I describe below three recent examples.

  • In May 2015 Flickr released an automatic image tagging capability that mistakenly labeled a black man for an ape, Auschwitz for sports, and Dachau for a jungle gym. After the story broke out, Flickr apologized and removed some offensive tags. Obviously, the engineers, scientists, and product managers did not foresee these mistakes and the anger that would follow. Instead of celebrating a technological win, Flickr suffered a PR blow.
  • Soon afterwards, Google came up with a photo labeling tool similar to Flickr, which made similar mistakes. Black men were tagged as gorillas. Google removed the offensive tags and Google’s Yonatan Zunger admitted the mistake saying “Lots of work being done, and lots still to be done. But we’re very much on it”. Amazingly, they made the same mistake as Flickr in not understanding the impact of possible mistakes on their users and on the public. The result again was offending a wide segment of the population rather than scoring a PR win due to technological “success”.
  • A recent Carnegie Mellon University study showed that Google displayed ads in a way that discriminated based on the gender of the user. The study created multiple fake persona, some males and some females, with identical browsing history. Later, a third party site showed Google ads for senior executive positions six times more to the fake men than to the fake women. The ad matching algorithm may have picked up a signal in the data, but the end result is that it discriminated based on gender. In other words, the algorithm picked up on the gender pay gap and helped to perpetuate it. There are likely millions of people today who are affected by such data-based discrimination but it is very hard to prove (without the creation of fake persons with controlled browsing history as the CMU study did).

There are more examples, but these three cases above are sufficient to show a trend. Machine learning technology is advancing fast and neither the engineers and scientists nor the product managers are able to predict negative unintended consequences and slow down new launches (at least in some cases).

Some may argue that this is not such a big deal. The algorithms pick up signals in the data and when the team discovers that there is a “glitch” they fix it. One problem is that there may be a very large number of undetected cases with a very large impact on society. The Google ads case is one example where systematic discrimination was being perpetrated on a very large number of Google users for potentially a long time (and perhaps still is).
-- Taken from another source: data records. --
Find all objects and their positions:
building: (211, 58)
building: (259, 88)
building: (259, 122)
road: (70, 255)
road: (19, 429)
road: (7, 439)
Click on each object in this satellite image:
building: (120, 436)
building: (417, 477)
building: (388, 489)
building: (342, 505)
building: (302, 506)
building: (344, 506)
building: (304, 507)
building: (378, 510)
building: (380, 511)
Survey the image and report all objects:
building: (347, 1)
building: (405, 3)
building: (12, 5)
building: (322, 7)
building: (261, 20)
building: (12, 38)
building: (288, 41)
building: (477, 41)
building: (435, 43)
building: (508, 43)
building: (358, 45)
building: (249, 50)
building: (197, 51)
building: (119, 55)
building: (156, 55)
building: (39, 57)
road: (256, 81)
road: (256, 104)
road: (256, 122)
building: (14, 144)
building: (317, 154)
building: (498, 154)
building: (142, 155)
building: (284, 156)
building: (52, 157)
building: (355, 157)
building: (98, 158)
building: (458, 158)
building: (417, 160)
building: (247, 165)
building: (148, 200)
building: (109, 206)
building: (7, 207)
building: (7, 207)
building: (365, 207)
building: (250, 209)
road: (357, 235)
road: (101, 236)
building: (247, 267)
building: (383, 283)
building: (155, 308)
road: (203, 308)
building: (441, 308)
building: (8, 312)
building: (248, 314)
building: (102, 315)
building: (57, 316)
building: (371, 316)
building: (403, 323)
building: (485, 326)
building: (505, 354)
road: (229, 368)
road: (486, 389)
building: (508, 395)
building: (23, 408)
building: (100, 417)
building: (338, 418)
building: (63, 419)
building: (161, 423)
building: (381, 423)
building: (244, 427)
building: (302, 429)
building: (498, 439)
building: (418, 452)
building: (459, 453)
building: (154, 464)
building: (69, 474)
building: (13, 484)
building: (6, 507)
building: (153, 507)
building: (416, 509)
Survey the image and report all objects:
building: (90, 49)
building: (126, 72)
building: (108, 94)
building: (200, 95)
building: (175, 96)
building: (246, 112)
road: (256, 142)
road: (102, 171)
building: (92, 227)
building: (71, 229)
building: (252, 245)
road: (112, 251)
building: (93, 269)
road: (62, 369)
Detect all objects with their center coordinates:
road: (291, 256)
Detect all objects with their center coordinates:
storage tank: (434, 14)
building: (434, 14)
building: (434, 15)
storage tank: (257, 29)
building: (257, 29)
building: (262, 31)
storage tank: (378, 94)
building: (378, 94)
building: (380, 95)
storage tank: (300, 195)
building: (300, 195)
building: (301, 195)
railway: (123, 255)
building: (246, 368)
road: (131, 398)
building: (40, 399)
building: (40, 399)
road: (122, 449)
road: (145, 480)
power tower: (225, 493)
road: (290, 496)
A second problem is that the pace of innovation is high and it is hard to predict what future ML applications will do and what would be the possible unintended consequences. With self driving cars, for example, this could be a life or death situation.

This brings us to the question of what can we do to decrease the chance of such blunders happening in the future. Completely stifling machine learning innovation is not a desirable solution. There seem to be two possibilities: put the burden of anticipating unintended consequences on the engineers and scientists that develop the applications, or on product managers that provide guidance and direction.

There are two issues at hand: (a) estimating unintended consequences, and (b) assigning value or negative impact to them. Engineers and scientists are better at (a), while product managers (and if needed company executives) are better at (b). But it probably makes sense for these professionals to refine their answers to (a) and (b) by working together. Engineers and scientist need to broader their perspective and think beyond technology about company and society impact, and product managers need to have a better technical understanding of machine learning.

Based on the examples above and others, it is pretty clear that every novel machine learning application should have a careful review of estimating unintended consequences and estimating the corresponding negative impact, and if needed escalate to company executives for resolution.